# AML: 06 RNNs and LSTMs for Text Generation
Based on https://github.com/karpathy/char-rnn

## Download Data

In [1]:
! wget "https://raw.githubusercontent.com/karpathy/char-rnn/master/data/tinyshakespeare/input.txt" -c -P {'data/'}

--2022-09-13 06:06:10--  https://raw.githubusercontent.com/karpathy/char-rnn/master/data/tinyshakespeare/input.txt
Resolving raw.githubusercontent.com (raw.githubusercontent.com)... 185.199.110.133, 185.199.109.133, 185.199.111.133, ...
Connecting to raw.githubusercontent.com (raw.githubusercontent.com)|185.199.110.133|:443... connected.
HTTP request sent, awaiting response... 200 OK
Length: 1115394 (1.1M) [text/plain]
Saving to: ‘data/input.txt’


2022-09-13 06:06:11 (199 MB/s) - ‘data/input.txt’ saved [1115394/1115394]



## Libraries etc.

In [2]:
import torch
import torch.nn as nn
import torch.nn.functional as F
from torch.distributions import Categorical
import numpy as np

device = torch.device("cuda" if torch.cuda.is_available() else "cpu")
print(device)

cuda


## Load the data

In [3]:
# Load the data into memory
data_file = "./data/input.txt" 
#data_file = "./data/sherlock.txt" 

## Open the text file
data = open(data_file, 'r').read(20000) ## Read only ~20KB of data; full data takes long time in training
chars = sorted(list(set(data))) 
## NOTE: vocab_size is a hyperparameter of our models
data_size, vocab_size = len(data), len(chars) 

print("Data has {} characters, {} unique".format(data_size, vocab_size))

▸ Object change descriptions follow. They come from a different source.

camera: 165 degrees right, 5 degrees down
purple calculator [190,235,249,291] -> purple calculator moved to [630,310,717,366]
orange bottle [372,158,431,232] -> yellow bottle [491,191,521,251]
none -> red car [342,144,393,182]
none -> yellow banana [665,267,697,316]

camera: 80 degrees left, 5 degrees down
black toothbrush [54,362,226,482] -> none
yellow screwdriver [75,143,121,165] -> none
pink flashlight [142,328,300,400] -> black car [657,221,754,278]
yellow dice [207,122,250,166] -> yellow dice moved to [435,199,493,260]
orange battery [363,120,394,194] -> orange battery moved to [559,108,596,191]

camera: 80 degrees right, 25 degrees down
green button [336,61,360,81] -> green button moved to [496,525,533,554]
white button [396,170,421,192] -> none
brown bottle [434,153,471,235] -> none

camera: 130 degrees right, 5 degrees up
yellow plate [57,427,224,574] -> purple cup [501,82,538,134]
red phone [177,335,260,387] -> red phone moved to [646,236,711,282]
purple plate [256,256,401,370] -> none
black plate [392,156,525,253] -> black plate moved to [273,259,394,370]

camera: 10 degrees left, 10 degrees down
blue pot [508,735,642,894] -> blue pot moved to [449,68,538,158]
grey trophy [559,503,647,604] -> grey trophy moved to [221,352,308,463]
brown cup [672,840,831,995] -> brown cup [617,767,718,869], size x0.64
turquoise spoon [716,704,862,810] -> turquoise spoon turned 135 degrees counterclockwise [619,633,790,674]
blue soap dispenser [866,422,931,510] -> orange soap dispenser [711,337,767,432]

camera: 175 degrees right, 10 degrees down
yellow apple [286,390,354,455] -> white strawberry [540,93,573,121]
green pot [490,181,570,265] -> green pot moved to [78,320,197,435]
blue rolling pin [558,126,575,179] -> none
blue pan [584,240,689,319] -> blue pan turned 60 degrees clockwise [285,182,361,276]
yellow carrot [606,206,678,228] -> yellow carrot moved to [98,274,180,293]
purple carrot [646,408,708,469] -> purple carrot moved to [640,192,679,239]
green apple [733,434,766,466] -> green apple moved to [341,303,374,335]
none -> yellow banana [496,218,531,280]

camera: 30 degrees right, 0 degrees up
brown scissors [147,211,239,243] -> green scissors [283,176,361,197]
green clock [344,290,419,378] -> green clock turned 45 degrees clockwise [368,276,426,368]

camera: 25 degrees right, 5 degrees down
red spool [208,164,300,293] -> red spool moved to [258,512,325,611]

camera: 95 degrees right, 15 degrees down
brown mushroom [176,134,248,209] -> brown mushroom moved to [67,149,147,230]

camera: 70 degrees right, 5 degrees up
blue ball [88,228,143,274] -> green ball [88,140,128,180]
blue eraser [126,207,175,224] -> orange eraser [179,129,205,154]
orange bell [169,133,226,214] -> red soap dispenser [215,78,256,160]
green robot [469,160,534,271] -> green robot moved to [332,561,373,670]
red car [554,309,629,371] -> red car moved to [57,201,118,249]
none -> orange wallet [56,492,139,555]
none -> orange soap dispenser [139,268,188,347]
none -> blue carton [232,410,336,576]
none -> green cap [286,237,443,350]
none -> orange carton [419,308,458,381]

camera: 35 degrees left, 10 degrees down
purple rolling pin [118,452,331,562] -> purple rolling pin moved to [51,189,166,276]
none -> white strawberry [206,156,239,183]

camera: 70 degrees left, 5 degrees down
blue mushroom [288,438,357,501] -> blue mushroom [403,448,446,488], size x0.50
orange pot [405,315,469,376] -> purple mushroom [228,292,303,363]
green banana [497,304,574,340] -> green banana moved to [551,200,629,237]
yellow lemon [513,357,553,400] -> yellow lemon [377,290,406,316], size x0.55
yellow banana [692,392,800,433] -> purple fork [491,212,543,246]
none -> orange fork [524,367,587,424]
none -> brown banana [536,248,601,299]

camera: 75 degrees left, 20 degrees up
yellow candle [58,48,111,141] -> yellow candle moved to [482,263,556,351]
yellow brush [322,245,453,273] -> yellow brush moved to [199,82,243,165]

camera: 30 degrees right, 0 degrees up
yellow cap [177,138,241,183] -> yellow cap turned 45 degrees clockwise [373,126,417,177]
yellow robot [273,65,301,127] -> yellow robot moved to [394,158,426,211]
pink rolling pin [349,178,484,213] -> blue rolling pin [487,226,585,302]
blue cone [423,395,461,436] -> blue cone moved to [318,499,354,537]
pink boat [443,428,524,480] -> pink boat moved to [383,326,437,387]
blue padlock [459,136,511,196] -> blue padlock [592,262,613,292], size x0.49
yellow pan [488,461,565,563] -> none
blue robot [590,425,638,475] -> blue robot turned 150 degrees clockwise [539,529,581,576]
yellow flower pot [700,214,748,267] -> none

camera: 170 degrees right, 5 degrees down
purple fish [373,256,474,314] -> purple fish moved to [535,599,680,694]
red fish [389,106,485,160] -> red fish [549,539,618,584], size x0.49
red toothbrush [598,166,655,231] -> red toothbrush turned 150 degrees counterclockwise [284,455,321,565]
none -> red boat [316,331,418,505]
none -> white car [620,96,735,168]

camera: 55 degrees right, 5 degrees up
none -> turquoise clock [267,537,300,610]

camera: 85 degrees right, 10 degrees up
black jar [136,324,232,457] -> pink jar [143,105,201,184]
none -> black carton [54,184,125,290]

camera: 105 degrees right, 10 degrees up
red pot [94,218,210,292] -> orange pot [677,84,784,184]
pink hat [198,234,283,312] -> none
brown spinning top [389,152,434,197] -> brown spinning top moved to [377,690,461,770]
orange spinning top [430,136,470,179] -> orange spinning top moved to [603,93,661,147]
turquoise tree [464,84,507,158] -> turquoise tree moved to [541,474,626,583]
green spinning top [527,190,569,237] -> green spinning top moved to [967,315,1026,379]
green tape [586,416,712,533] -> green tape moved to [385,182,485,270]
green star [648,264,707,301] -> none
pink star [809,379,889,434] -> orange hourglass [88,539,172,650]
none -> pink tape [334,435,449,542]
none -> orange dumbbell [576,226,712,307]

## char to index and index to char maps
char_to_ix = { ch:i for i,ch in enumerate(chars) }
ix_to_char = { i:ch for i,ch in enumerate(chars) }

## convert data from chars to indices
data = list(data)
for i, ch in enumerate(data):
    data[i] = char_to_ix[ch]

## data tensor on device
data = torch.tensor(data).to(device)
data = torch.unsqueeze(data, dim=1)


Data has 20000 characters, 58 unique


## The RNN and LSTM models

In [4]:
class myRNN(nn.Module):
    def __init__(self, input_size, output_size, hidden_size=512, num_layers=3, do_dropout=False):
        super(myRNN, self).__init__()
        self.input_size = input_size
        self.output_size = output_size
        self.hidden_size = hidden_size
        self.num_layers = num_layers
        self.do_dropout = do_dropout
        
        self.dropout = nn.Dropout(0.5)
        self.rnn = nn.RNN(input_size=input_size, hidden_size=hidden_size, num_layers=num_layers)
        self.decoder = nn.Linear(hidden_size, output_size)
        
        self.hidden_state = None # the hidden state of the RNN
    
    def forward(self, input_seq):
        x = nn.functional.one_hot(input_seq, self.input_size).float()
        if self.do_dropout:
            x = self.dropout(x)
        x, new_hidden_state = self.rnn(x, self.hidden_state)
        output = self.decoder(x)
        # save the hidden state for the next batch; detach removes extra datastructures for backprop etc.
        self.hidden_state = new_hidden_state.detach() 
        return output
    
    def save_model(self, path):
        torch.save(self.state_dict(), path)
    
    def load_model(self, path):
        try:
            self.load_state_dict(torch.load(path))
        except Exception as err:
            print("Error loading model from file", path)
            print(err)
            print("Initializing model weights to default")
            self.__init__(self.input_size, self.output_size, self.hidden_size, self.num_layers)

class myLSTM(nn.Module):
    def __init__(self, input_size, output_size, hidden_size=512, num_layers=3, do_dropout=False):
        super(myLSTM, self).__init__()
        self.input_size = input_size
        self.output_size = output_size
        self.hidden_size = hidden_size
        self.num_layers = num_layers
        self.do_dropout = do_dropout
        
        self.dropout = nn.Dropout(0.5)
        self.lstm = nn.LSTM(input_size=input_size, hidden_size=hidden_size, num_layers=num_layers)
        self.decoder = nn.Linear(hidden_size, output_size)
        
        self.internal_state = None # the internal state of the LTSM, 
                                   # consists of the short term memory or hidden state and 
                                   # the long term memory or cell state
    
    def forward(self, input_seq):
        x = nn.functional.one_hot(input_seq, self.input_size).float()
        if self.do_dropout:
            x = self.dropout(x)
        x, new_internal_state = self.lstm(x, self.internal_state)
        output = self.decoder(x)
        self.internal_state = (new_internal_state[0].detach(), new_internal_state[1].detach())
        return output
    
    def save_model(self, path):
        torch.save(self.state_dict(), path)
    
    def load_model(self, path):
        try:
            self.load_state_dict(torch.load(path))
        except Exception as err:
            print("Error loading model from file", path)
            print(err)
            print("Initializing model weights to default")
            self.__init__(self.input_size, self.output_size, self.hidden_size, self.num_layers)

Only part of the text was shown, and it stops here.